# [EXERCISE DESCRIPTION]
Return only the lines of the data below from the line with "focal_35mm: 39" up to and including the line with "focal_mm: 5.96", exactly as written, with the pictures omitted.
=== EXTRACTED DATA ===
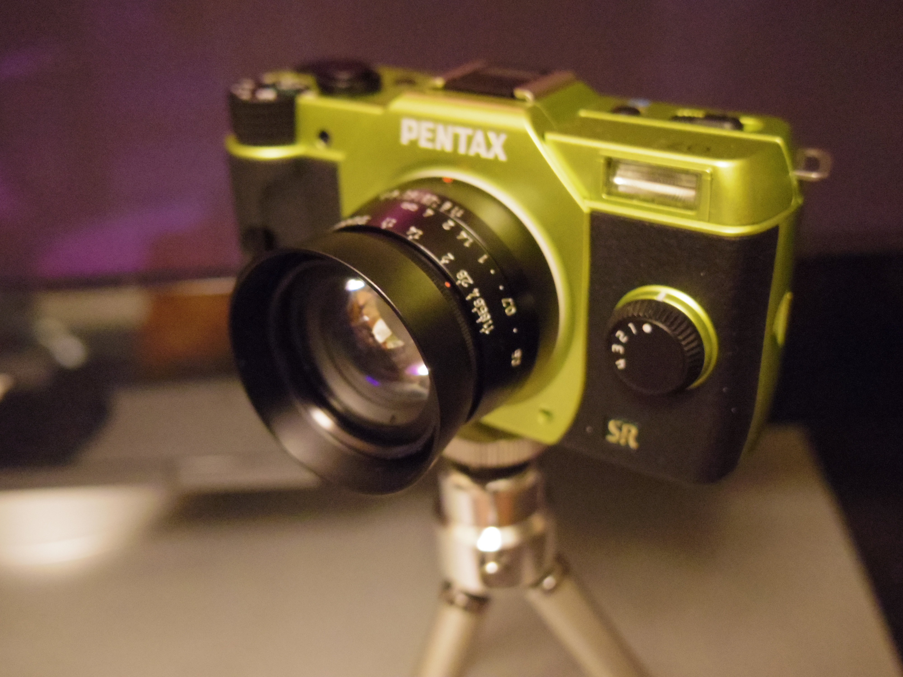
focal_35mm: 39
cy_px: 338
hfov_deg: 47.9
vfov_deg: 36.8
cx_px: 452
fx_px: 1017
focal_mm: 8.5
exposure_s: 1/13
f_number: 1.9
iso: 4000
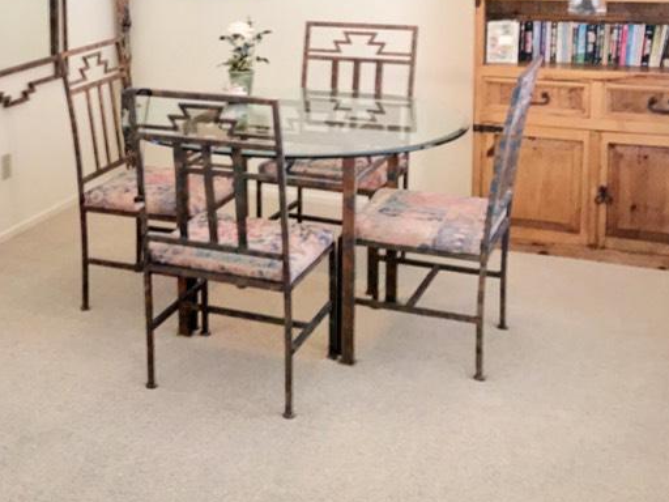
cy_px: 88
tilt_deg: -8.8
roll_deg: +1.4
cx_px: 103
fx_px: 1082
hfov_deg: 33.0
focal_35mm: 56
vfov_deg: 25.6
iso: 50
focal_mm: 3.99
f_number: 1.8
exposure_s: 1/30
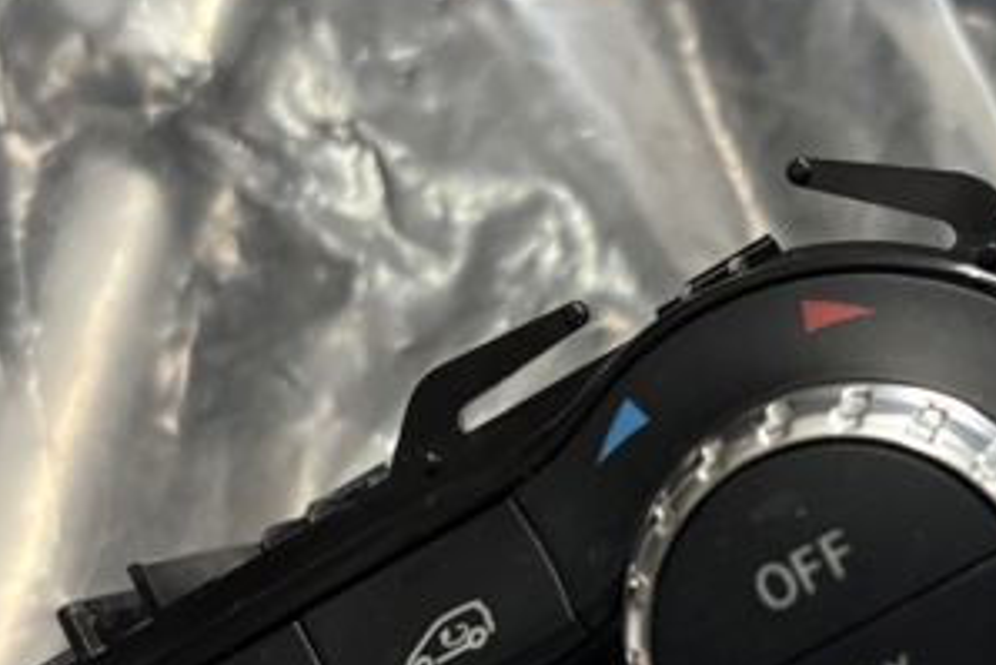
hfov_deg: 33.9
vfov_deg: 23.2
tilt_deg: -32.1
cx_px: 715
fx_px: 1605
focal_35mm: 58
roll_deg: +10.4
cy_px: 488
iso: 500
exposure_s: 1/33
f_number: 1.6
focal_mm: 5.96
===
=== EXTRACTED DATA ===
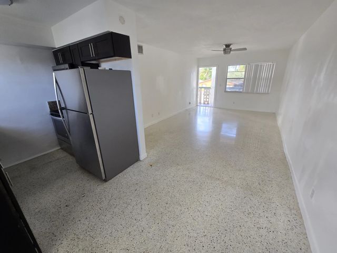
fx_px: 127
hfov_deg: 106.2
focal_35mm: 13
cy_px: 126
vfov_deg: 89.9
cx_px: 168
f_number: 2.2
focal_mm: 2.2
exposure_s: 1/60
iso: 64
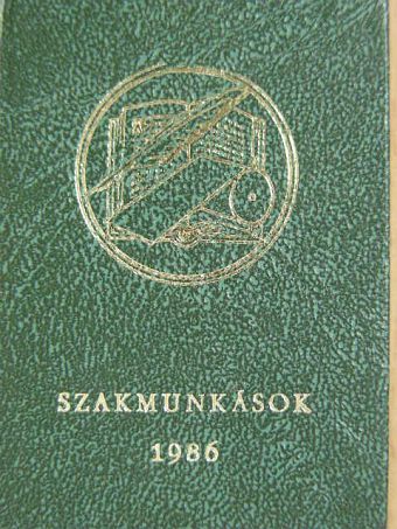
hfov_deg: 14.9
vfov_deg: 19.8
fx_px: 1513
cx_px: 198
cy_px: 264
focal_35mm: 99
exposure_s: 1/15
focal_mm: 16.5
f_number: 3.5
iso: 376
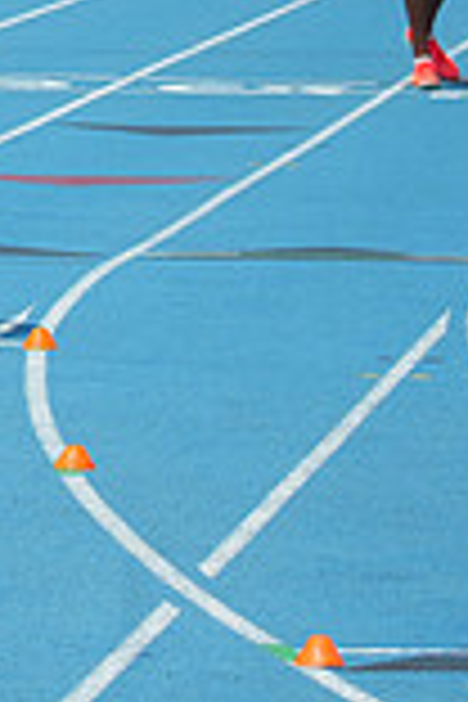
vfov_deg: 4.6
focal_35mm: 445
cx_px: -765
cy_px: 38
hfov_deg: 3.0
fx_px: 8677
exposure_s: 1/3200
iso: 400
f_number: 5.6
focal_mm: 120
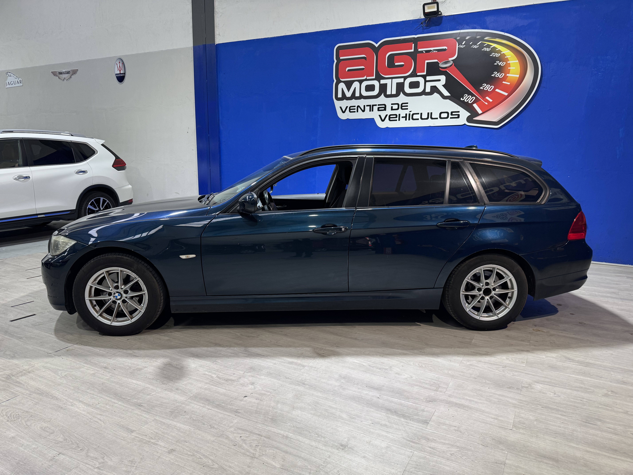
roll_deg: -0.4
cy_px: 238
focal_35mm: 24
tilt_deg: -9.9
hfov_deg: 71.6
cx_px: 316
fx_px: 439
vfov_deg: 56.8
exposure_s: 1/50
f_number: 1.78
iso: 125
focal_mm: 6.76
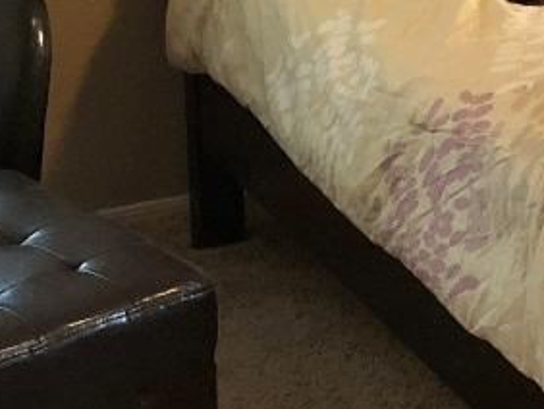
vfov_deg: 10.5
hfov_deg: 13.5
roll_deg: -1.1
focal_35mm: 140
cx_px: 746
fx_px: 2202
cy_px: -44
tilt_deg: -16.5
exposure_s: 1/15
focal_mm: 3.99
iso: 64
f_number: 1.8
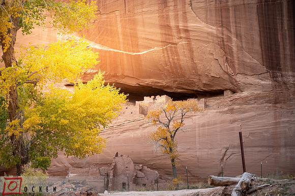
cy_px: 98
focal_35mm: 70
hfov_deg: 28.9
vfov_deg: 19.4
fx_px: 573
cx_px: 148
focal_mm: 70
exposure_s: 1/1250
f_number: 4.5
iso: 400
===
=== EXTRACTED DATA ===
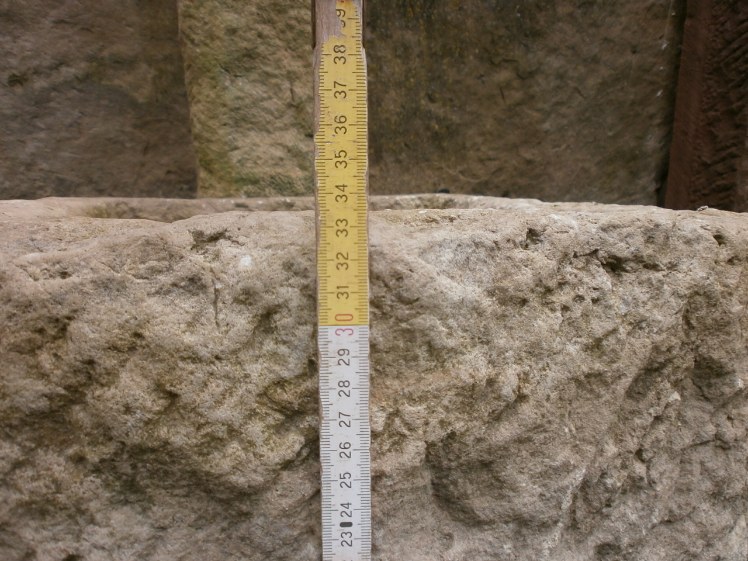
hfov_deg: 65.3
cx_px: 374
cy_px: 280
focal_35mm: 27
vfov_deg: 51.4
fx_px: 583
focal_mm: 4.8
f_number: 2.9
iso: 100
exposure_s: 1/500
===
# [OUTPUT]
focal_35mm: 39
cy_px: 338
hfov_deg: 47.9
vfov_deg: 36.8
cx_px: 452
fx_px: 1017
focal_mm: 8.5
exposure_s: 1/13
f_number: 1.9
iso: 4000
cy_px: 88
tilt_deg: -8.8
roll_deg: +1.4
cx_px: 103
fx_px: 1082
hfov_deg: 33.0
focal_35mm: 56
vfov_deg: 25.6
iso: 50
focal_mm: 3.99
f_number: 1.8
exposure_s: 1/30
hfov_deg: 33.9
vfov_deg: 23.2
tilt_deg: -32.1
cx_px: 715
fx_px: 1605
focal_35mm: 58
roll_deg: +10.4
cy_px: 488
iso: 500
exposure_s: 1/33
f_number: 1.6
focal_mm: 5.96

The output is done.